In the literary equivalent of a DVD Easter Egg, a reader may find “Lie #6: The Entrepreneur is the Hero, the Company Man is the Villain.”
In 5 Big Lies, Medved spends a lot of words undermining the popular idea of the heroic entrepreneur. He points out that “one-year-old firms create less than 7 percent of new jobs,” and he quotes from other research that describes a typical entrepreneur as:
Not a special person with hidden psychological powers that allow him to build great companies or great wealth; he’s a middle-aged white guy who just wants to earn a living and doesn’t want to work for somebody else. The typical entrepreneur could be your next door neighbor – and he might not be your most successful neighbor. People are more likely to start businesses if they are unemployed, have changed jobs often, and have made less money in their previous employment…'Our myths about entrepreneurship, and the policies we have developed in response to them, are leading too many people to become entrepreneurs, causing financial hardship for many, and hindering our economic well-being.' Aside from the consistently sobering data on outcomes for new businesses, common sense dictates that smaller firms will always play a less significant role in the economy than their older, bigger brothers.
Muhammed Yunus, the Nobel Laureate who won for his work with microfinance, also helps puts the situation in perspective:
[Economists] consider wide spread self-employment as a symptom of underdevelopment.
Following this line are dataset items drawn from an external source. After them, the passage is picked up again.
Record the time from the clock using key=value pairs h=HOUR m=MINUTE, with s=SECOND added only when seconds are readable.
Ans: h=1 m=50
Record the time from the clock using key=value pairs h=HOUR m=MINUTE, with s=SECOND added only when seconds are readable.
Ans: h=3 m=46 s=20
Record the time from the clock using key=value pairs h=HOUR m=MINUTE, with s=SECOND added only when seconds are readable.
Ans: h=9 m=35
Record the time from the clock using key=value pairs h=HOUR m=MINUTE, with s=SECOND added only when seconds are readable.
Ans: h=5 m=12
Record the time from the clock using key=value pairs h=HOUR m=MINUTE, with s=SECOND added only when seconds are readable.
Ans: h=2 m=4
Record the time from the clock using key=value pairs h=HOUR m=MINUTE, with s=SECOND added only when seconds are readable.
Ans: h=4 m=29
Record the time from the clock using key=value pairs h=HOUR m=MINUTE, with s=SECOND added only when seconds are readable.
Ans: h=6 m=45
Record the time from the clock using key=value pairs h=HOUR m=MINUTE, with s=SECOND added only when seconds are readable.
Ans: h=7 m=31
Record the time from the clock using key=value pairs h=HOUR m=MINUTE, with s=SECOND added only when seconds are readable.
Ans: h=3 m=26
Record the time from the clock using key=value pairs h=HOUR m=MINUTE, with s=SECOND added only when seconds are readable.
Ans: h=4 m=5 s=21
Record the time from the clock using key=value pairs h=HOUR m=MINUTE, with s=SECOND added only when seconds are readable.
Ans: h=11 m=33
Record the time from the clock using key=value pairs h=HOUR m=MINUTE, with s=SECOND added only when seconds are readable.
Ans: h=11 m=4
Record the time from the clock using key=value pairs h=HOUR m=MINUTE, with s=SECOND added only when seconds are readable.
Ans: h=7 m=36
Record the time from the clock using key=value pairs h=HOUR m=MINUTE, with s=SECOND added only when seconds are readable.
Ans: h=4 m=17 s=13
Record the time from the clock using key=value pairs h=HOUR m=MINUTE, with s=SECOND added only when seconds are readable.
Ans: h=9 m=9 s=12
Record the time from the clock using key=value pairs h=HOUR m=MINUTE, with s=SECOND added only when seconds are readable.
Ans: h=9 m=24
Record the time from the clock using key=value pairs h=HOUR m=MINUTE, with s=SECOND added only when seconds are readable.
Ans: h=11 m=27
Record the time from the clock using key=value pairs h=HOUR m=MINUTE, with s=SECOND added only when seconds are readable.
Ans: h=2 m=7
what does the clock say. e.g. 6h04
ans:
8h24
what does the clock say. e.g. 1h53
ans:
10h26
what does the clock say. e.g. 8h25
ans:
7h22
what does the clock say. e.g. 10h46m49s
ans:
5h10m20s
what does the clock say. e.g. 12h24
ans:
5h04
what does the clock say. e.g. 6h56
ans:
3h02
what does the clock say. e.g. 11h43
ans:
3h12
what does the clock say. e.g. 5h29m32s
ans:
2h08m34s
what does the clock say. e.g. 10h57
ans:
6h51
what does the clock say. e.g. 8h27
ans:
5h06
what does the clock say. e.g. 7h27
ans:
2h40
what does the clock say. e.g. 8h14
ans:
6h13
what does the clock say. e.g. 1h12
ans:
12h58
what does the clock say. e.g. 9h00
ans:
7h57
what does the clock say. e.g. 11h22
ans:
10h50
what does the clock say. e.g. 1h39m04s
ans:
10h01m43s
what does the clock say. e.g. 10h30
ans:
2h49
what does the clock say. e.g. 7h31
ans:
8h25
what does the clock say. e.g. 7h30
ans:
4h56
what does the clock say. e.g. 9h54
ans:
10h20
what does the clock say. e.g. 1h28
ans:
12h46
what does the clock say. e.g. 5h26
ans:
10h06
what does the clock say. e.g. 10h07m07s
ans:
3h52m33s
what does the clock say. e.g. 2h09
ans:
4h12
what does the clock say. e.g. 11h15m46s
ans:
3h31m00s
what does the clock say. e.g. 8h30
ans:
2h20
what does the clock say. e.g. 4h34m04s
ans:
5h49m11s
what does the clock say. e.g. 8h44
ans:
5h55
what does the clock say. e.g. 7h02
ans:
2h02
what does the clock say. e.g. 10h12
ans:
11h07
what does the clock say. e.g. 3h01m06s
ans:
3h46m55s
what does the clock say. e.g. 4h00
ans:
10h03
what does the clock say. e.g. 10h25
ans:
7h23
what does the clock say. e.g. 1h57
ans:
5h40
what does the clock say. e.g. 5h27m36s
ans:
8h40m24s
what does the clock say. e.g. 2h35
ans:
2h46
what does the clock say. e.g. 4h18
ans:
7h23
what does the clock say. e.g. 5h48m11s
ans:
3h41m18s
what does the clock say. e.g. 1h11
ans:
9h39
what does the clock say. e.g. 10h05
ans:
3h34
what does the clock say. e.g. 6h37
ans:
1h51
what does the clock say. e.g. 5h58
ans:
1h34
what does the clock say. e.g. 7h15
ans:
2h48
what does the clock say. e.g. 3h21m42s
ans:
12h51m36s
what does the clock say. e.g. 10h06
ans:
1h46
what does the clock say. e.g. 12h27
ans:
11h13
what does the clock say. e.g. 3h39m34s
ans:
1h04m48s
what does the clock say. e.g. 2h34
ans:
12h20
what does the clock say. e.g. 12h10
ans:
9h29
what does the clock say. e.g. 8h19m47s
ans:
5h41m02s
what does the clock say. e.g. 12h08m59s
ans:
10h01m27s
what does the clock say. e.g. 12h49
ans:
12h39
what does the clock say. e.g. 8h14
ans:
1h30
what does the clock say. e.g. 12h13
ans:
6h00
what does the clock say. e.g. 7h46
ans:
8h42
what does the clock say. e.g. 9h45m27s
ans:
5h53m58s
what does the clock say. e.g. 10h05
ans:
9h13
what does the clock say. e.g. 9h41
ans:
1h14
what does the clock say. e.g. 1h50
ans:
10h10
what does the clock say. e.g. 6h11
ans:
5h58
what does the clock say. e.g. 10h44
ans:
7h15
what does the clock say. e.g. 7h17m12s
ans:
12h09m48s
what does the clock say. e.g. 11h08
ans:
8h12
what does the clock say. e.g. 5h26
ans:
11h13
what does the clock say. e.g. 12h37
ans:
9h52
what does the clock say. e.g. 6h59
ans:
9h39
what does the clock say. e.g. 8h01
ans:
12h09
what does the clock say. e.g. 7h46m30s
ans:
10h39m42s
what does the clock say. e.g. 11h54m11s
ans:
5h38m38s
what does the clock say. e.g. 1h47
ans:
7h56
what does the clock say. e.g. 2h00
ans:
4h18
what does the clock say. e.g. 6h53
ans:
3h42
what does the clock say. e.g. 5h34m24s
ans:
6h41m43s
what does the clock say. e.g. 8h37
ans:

In many third world countries, the overwhelming majority of people make a living through self-employment…Critics had predicted that microcredit would have trouble in the United States because whereas Bangladesh has a long tradition of self-employment, less than 10% of Americans work for themselves.
Medved’s numbers give an even more precise picture:
[T]he national workforce is split almost precisely between firms with fewer than 500 employees (60,223,710) and those with more than 500 (59,693,425). These statistics also seem somewhat misleading, since most people might classify a business with more than 400 people as “big” or at least “medium-sized,” rather than small. Unequivocally minor firms (those with fewer than twenty-five employees) engage less than 21 percent of the total workforce, while very large companies, with more than a thousand on payroll, employ fully 44 percent of all U.S. workers.
Research shows that many corporations benefit from structuring their departments into units that can retain and further develop entrepreneurial talent, and that most successful entrepreneurs that strike out on their own frequently come from backgrounds in large organizations (be they a Big 4 accounting firm or a larger manufacturing enterprise). Medved illustrates the reality of new jobs at new companies and new jobs at old corporations:
An unusually successful start-up may double its payroll after just five years, going from five employees to ten and adding five new jobs. Meanwhile, the big company up the street, with a thousand employees, will expand its workforce only 5 percent and still add ten times the number of new positions—fifty—as the little guy. The stability, security, and benefits of those jobs in big business will almost certainly offer more, including a vastly greater likelihood of receiving generous health care coverage. On another contentious contemporary issue, bigger companies will also prove far more likely to conform to social and legal norms.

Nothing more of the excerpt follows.